It also was successful enough to see a spiritual sequel of its own, Dark Souls, which is now quite possibly the most anticipated game for PS3 RPG fans.
What people might not realise is that both Dark Souls and Demon's Souls are spiritual sequels to one of the most underrated RPG series’ in console history. PlayStation One owners (especially those with Japanese PlayStations) have probably heard of 1994’s King’s Field. PlayStation 2 owners might have read a review or two of the ‘biggest’ release in the King’s Field series – IV – which was critically slaughtered. But many, many people who love Demons Souls probably haven’t actually played the genesis of that brilliance.
|Not the most inspiring cover; but you know what they say about judging books by their covers...|
If you have a PlayStation 3 or PSP with access to the Japanese PSN, you can download a handful of the Kings Field games. The series was consistent in quality, but the best one to start with is the original.
And from the moment you install King’s Field, you’ll see where Demon's Souls came from – the game is dark, dripping with Gothic atmosphere, and brutal. Death comes easy, resources such as healing items are thin, and the enemies hit hard. Avoiding the attacks of the enemies is the name of the game here, which is a refreshing change from the damage-soaking instant-healing superheroes of most modern RPGs.
|Not really scary, but he's still gonna slaughter you|
Like Demon's Souls, King’s Field is a slow-paced dungeon hack, heavy on the secrets and light on story. The enemies that you’ll be hacking are standard horror fare – undead, demon thingies, spiders and ugly monsters. Given they’re strung together by a handful of polygons, the game now lacks the smooth animations and interesting designs of Demon's Souls beasties. The setting, too, is incredibly bland. Wall and floor colours are muted, monotone, and ugly.
Despite this, King’s Field is brilliant at creating a horror ambiance. From Software has always been brilliant at creating a claustrophobic atmosphere, and this game achieves the same through its graphical limitations. There is no real sense of relief in the game – you’re isolated and alone within a dark, cold dungeon, and you know it.
|How about 'free'?|
Aside from the visuals, the main difference between King’s Field and Demon's Souls is that with the older game, you’ll be playing from a first person perspective. Admittedly, this tunnel vision effect does make it slightly more challenging to be fully aware of everything that’s going on around you on those rare moments where the dungeon areas really open up beyond tight corridors, but it’s still very playable, and you’ll rarely feel cheated.

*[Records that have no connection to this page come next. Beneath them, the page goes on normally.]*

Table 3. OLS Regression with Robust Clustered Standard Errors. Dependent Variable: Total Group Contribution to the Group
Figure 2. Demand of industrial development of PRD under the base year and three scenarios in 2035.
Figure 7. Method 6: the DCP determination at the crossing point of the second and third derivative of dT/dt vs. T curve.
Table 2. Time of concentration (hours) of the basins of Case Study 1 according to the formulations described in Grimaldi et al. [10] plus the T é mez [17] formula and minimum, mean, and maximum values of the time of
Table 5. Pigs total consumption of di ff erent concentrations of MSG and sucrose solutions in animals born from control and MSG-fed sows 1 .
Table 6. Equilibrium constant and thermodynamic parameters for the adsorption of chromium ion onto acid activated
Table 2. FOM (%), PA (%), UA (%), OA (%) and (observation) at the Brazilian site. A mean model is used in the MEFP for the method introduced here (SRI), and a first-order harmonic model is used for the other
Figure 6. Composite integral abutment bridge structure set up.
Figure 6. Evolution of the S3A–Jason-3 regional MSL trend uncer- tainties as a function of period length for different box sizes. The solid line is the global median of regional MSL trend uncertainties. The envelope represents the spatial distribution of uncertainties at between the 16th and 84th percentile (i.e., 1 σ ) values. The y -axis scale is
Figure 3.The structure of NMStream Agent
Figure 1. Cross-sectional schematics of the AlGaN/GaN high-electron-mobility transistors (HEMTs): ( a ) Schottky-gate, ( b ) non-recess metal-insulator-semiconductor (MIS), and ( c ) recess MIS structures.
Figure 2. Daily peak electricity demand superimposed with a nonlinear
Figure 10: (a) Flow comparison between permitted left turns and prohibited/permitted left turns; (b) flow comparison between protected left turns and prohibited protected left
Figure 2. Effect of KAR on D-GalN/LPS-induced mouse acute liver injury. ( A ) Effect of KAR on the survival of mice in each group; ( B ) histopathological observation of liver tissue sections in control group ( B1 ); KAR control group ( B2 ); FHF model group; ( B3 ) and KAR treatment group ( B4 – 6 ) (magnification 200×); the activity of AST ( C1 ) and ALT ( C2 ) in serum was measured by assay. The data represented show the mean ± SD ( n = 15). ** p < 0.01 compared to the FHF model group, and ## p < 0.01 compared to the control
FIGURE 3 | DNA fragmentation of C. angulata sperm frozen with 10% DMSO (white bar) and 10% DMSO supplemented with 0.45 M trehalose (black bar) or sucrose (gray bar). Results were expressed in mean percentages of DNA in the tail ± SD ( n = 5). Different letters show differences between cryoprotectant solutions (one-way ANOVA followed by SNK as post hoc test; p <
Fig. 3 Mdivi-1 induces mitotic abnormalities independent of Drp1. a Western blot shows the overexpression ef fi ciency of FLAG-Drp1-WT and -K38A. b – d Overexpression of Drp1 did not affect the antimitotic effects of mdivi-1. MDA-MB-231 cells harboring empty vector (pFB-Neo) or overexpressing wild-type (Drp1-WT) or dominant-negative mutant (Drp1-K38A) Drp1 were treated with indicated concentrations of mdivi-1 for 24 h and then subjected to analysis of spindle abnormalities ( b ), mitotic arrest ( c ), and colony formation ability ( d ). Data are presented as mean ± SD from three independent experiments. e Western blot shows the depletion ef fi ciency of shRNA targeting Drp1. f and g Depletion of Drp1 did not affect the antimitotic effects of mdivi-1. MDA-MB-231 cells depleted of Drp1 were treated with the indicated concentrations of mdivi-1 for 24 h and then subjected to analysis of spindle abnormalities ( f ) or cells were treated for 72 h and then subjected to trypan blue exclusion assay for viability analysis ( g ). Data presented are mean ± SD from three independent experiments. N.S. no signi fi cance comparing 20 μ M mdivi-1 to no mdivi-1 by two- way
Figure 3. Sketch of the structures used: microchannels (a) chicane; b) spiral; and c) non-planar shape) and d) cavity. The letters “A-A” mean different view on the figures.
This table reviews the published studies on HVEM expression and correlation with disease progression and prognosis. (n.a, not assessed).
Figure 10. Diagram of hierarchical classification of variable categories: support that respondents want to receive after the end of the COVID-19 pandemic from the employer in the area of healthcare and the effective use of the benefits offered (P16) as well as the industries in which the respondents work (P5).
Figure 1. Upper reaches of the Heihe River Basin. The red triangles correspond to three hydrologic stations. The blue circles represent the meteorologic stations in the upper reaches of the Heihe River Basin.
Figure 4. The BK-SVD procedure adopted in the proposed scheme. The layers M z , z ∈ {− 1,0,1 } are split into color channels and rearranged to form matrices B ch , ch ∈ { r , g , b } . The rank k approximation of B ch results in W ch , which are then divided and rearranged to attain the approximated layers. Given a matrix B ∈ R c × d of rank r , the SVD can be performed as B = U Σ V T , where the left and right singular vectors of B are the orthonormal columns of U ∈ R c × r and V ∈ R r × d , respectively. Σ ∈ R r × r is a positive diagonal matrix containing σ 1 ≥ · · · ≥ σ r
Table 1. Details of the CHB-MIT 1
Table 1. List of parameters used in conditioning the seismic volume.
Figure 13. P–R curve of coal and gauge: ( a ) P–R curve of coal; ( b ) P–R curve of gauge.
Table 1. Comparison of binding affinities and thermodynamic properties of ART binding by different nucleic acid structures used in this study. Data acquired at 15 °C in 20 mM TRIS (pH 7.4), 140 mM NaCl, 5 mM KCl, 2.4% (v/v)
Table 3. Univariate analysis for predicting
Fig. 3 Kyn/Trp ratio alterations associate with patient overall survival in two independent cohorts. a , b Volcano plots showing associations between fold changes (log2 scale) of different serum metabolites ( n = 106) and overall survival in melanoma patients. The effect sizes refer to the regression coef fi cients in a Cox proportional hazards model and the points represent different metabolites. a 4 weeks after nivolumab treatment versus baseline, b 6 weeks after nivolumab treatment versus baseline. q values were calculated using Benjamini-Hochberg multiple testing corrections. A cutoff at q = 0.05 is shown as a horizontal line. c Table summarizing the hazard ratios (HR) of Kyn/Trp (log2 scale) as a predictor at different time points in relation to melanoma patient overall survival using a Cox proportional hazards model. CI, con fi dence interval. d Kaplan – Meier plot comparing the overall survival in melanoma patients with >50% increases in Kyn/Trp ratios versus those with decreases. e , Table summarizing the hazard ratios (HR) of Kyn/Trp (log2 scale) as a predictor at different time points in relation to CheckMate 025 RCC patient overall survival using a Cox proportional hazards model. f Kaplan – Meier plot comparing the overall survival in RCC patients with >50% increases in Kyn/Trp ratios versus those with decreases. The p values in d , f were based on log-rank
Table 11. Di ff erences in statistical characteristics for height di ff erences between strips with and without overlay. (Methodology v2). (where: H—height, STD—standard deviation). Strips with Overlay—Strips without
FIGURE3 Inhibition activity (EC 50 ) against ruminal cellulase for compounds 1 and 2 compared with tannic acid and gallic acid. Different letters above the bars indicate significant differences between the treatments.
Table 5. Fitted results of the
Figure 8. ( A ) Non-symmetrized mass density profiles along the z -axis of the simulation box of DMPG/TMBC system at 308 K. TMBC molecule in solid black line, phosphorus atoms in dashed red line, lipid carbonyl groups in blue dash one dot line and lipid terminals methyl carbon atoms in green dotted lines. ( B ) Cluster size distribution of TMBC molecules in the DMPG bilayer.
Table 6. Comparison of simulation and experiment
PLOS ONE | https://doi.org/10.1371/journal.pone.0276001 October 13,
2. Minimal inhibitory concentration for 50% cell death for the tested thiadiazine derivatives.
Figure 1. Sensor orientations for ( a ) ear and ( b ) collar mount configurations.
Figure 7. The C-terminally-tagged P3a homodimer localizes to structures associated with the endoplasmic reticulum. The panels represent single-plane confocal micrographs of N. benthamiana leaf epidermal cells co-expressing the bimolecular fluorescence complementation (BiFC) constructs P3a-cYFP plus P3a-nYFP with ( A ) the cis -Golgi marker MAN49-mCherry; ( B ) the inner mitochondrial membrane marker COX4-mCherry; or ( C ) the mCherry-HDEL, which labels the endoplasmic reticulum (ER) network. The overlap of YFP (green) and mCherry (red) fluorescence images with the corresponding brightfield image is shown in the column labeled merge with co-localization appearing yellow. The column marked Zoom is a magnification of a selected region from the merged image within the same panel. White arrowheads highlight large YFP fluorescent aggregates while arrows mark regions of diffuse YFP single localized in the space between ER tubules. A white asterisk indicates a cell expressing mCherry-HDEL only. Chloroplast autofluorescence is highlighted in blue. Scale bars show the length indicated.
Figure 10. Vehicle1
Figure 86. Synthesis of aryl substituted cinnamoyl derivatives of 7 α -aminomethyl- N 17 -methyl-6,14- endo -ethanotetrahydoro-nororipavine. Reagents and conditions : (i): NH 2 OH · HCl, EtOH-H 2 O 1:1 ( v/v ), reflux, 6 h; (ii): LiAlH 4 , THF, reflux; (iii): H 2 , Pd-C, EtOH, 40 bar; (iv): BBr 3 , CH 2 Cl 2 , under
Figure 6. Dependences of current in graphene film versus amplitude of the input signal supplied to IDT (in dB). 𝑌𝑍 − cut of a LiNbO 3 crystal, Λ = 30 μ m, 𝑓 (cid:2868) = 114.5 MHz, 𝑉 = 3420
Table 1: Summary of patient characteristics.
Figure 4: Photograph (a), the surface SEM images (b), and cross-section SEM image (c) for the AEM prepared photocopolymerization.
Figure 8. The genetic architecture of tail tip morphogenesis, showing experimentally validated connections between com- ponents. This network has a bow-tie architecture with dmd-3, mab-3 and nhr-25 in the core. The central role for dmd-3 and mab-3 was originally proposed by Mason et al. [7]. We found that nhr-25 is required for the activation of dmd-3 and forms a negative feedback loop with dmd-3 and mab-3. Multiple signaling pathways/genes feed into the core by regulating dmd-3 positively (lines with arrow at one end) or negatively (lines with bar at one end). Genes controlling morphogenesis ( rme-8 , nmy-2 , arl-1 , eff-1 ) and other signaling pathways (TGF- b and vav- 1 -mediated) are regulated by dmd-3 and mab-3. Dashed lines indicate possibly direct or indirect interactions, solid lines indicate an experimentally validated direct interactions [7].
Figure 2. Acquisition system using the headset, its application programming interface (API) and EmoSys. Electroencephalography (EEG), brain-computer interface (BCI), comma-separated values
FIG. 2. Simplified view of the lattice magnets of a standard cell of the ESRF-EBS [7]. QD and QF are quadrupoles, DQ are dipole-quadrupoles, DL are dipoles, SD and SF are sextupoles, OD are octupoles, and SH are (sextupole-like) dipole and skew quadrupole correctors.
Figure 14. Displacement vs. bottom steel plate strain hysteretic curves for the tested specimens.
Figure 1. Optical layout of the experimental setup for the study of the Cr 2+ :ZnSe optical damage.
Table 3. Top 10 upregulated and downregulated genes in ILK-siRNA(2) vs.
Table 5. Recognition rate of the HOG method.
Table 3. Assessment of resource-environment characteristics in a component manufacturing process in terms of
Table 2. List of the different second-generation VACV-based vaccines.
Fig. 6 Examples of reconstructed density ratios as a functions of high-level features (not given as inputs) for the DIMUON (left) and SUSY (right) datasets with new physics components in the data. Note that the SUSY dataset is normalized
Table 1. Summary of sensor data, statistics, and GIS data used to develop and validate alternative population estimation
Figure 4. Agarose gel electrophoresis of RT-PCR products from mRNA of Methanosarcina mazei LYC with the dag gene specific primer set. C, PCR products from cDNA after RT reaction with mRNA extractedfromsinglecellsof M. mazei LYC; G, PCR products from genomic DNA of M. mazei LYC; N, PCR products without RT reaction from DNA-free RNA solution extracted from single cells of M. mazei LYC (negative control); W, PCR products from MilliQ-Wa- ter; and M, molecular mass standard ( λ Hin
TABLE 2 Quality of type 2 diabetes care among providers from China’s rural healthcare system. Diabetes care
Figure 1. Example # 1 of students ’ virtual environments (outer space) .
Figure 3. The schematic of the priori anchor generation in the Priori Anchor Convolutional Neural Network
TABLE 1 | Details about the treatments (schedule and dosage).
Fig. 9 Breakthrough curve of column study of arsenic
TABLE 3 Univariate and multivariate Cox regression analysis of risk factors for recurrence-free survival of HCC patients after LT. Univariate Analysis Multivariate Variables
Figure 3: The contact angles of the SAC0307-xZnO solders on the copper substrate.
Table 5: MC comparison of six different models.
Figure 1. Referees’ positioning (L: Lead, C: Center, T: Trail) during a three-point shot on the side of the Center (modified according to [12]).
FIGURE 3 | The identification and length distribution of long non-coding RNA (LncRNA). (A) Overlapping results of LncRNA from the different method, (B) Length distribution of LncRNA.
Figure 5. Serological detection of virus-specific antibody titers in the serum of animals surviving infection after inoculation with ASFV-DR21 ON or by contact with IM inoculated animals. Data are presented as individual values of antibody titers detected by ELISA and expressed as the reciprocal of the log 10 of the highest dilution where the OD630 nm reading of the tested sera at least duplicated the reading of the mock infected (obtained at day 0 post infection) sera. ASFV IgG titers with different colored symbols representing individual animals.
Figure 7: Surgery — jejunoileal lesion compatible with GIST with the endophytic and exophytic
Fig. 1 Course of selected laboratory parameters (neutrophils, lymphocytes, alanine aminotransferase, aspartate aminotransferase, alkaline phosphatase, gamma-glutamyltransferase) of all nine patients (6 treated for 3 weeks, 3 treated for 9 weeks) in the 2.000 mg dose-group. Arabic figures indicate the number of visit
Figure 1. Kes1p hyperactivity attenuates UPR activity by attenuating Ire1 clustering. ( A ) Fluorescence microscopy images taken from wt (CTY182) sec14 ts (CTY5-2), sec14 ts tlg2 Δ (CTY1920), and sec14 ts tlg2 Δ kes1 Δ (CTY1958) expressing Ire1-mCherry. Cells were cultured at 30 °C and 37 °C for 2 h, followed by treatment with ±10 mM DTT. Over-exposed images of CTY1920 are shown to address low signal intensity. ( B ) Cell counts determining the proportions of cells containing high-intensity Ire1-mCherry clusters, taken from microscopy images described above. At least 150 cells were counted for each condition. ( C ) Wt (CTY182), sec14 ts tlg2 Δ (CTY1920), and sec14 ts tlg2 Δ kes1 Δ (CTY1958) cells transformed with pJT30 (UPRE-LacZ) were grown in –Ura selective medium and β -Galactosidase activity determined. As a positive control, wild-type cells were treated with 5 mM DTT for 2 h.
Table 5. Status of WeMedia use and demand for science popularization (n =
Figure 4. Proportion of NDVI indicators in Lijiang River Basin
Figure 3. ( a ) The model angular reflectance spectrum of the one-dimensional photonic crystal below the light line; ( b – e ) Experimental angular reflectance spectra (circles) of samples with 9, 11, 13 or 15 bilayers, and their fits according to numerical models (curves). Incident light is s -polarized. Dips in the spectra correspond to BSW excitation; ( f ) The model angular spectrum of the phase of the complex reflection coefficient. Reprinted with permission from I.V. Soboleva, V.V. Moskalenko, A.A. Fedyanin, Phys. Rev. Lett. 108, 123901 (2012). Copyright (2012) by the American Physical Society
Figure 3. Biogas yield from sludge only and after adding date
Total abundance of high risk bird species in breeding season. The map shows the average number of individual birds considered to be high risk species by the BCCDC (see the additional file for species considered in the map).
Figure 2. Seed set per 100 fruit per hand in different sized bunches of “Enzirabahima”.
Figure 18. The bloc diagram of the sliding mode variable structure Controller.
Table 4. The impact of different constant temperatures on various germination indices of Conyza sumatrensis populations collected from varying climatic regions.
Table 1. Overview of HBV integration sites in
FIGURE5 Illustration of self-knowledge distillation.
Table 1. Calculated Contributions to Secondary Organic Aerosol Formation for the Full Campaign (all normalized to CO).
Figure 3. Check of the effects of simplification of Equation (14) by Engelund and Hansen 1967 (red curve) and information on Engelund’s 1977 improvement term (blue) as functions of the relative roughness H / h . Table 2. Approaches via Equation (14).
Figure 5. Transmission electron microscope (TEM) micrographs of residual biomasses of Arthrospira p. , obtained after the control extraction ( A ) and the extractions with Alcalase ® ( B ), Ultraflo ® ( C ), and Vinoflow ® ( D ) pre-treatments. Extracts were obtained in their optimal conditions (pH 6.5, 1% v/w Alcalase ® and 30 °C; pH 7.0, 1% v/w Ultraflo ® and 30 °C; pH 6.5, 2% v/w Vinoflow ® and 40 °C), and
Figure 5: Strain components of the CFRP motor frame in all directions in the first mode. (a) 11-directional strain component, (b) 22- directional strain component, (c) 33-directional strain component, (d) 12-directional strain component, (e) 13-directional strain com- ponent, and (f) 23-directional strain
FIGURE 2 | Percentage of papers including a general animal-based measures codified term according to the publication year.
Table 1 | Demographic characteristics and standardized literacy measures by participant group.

Although Japanese RPGs and non-Japanese speaking people rarely mix with success when it comes to understanding the action, King’s Field is relatively palatable and easy to get on with. The plot is inconsequential, and with a bit of experimentation, you’ll work out what the various objects do.
|And this is Demons Souls. Wow has this series come far|
This is a game that was never officially released in English (though there is a fan translation out there). It’s unfortunate, because I suspect the success of Demon's Souls would have people rethink the initial critical panning the games were given.